• Exercise prompt: The exact lines from the start of the material below through the line holding "Facts and Procedural Background" are the answer; return those, pictures excluded.

========================================

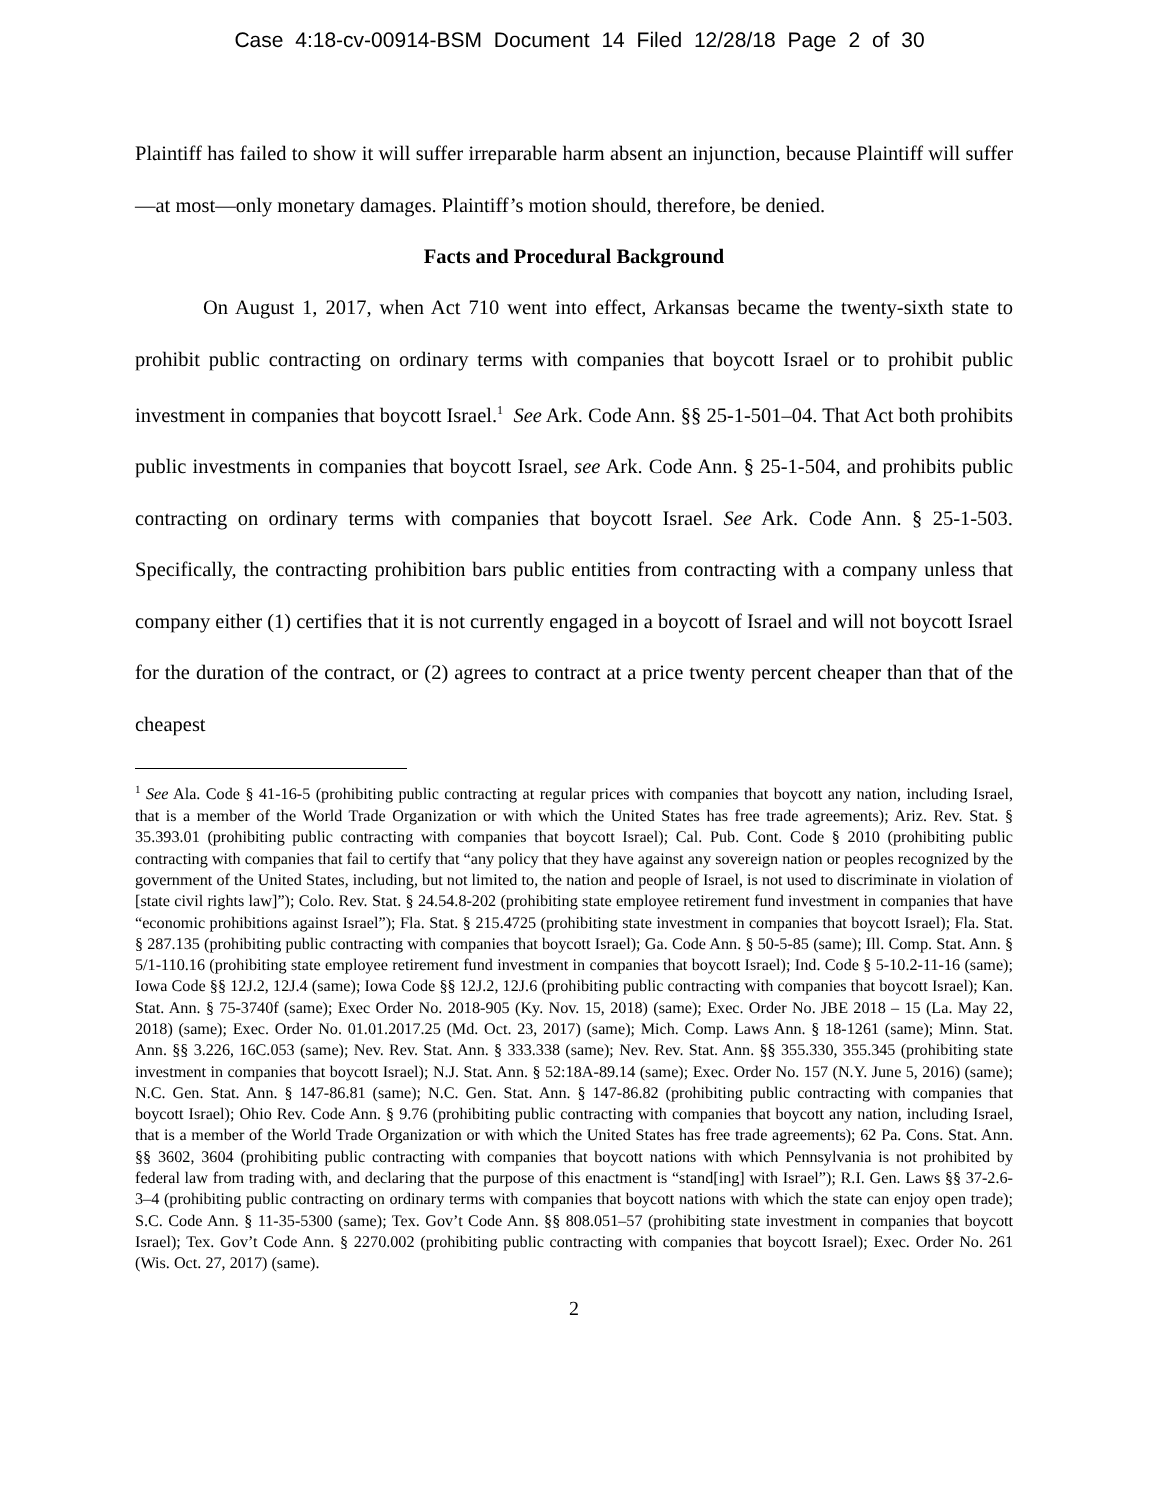Case 4:18-cv-00914-BSM Document 14 Filed 12/28/18 Page 2 of 30
Plaintiff has failed to show it will suffer irreparable harm absent an injunction, because Plaintiff will suffer—at most—only monetary damages. Plaintiff’s motion should, therefore, be denied.
Facts and Procedural Background
On August 1, 2017, when Act 710 went into effect, Arkansas became the twenty-sixth state to prohibit public contracting on ordinary terms with companies that boycott Israel or to prohibit public investment in companies that boycott Israel.<sup>1</sup> See Ark. Code Ann. §§ 25-1-501–04. That Act both prohibits public investments in companies that boycott Israel, see Ark. Code Ann. § 25-1-504, and prohibits public contracting on ordinary terms with companies that boycott Israel. See Ark. Code Ann. § 25-1-503. Specifically, the contracting prohibition bars public entities from contracting with a company unless that company either (1) certifies that it is not currently engaged in a boycott of Israel and will not boycott Israel for the duration of the contract, or (2) agrees to contract at a price twenty percent cheaper than that of the cheapest
<sup>1</sup> See Ala. Code § 41-16-5 (prohibiting public contracting at regular prices with companies that boycott any nation, including Israel, that is a member of the World Trade Organization or with which the United States has free trade agreements); Ariz. Rev. Stat. § 35.393.01 (prohibiting public contracting with companies that boycott Israel); Cal. Pub. Cont. Code § 2010 (prohibiting public contracting with companies that fail to certify that “any policy that they have against any sovereign nation or peoples recognized by the government of the United States, including, but not limited to, the nation and people of Israel, is not used to discriminate in violation of [state civil rights law]”); Colo. Rev. Stat. § 24.54.8-202 (prohibiting state employee retirement fund investment in companies that have “economic prohibitions against Israel”); Fla. Stat. § 215.4725 (prohibiting state investment in companies that boycott Israel); Fla. Stat. § 287.135 (prohibiting public contracting with companies that boycott Israel); Ga. Code Ann. § 50-5-85 (same); Ill. Comp. Stat. Ann. § 5/1-110.16 (prohibiting state employee retirement fund investment in companies that boycott Israel); Ind. Code § 5-10.2-11-16 (same); Iowa Code §§ 12J.2, 12J.4 (same); Iowa Code §§ 12J.2, 12J.6 (prohibiting public contracting with companies that boycott Israel); Kan. Stat. Ann. § 75-3740f (same); Exec Order No. 2018-905 (Ky. Nov. 15, 2018) (same); Exec. Order No. JBE 2018 – 15 (La. May 22, 2018) (same); Exec. Order No. 01.01.2017.25 (Md. Oct. 23, 2017) (same); Mich. Comp. Laws Ann. § 18-1261 (same); Minn. Stat. Ann. §§ 3.226, 16C.053 (same); Nev. Rev. Stat. Ann. § 333.338 (same); Nev. Rev. Stat. Ann. §§ 355.330, 355.345 (prohibiting state investment in companies that boycott Israel); N.J. Stat. Ann. § 52:18A-89.14 (same); Exec. Order No. 157 (N.Y. June 5, 2016) (same); N.C. Gen. Stat. Ann. § 147-86.81 (same); N.C. Gen. Stat. Ann. § 147-86.82 (prohibiting public contracting with companies that boycott Israel); Ohio Rev. Code Ann. § 9.76 (prohibiting public contracting with companies that boycott any nation, including Israel, that is a member of the World Trade Organization or with which the United States has free trade agreements); 62 Pa. Cons. Stat. Ann. §§ 3602, 3604 (prohibiting public contracting with companies that boycott nations with which Pennsylvania is not prohibited by federal law from trading with, and declaring that the purpose of this enactment is “stand[ing] with Israel”); R.I. Gen. Laws §§ 37-2.6-3–4 (prohibiting public contracting on ordinary terms with companies that boycott nations with which the state can enjoy open trade); S.C. Code Ann. § 11-35-5300 (same); Tex. Gov’t Code Ann. §§ 808.051–57 (prohibiting state investment in companies that boycott Israel); Tex. Gov’t Code Ann. § 2270.002 (prohibiting public contracting with companies that boycott Israel); Exec. Order No. 261 (Wis. Oct. 27, 2017) (same).
2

========================================

• Completed task:
Case 4:18-cv-00914-BSM Document 14 Filed 12/28/18 Page 2 of 30
Plaintiff has failed to show it will suffer irreparable harm absent an injunction, because Plaintiff will suffer—at most—only monetary damages. Plaintiff’s motion should, therefore, be denied.
Facts and Procedural Background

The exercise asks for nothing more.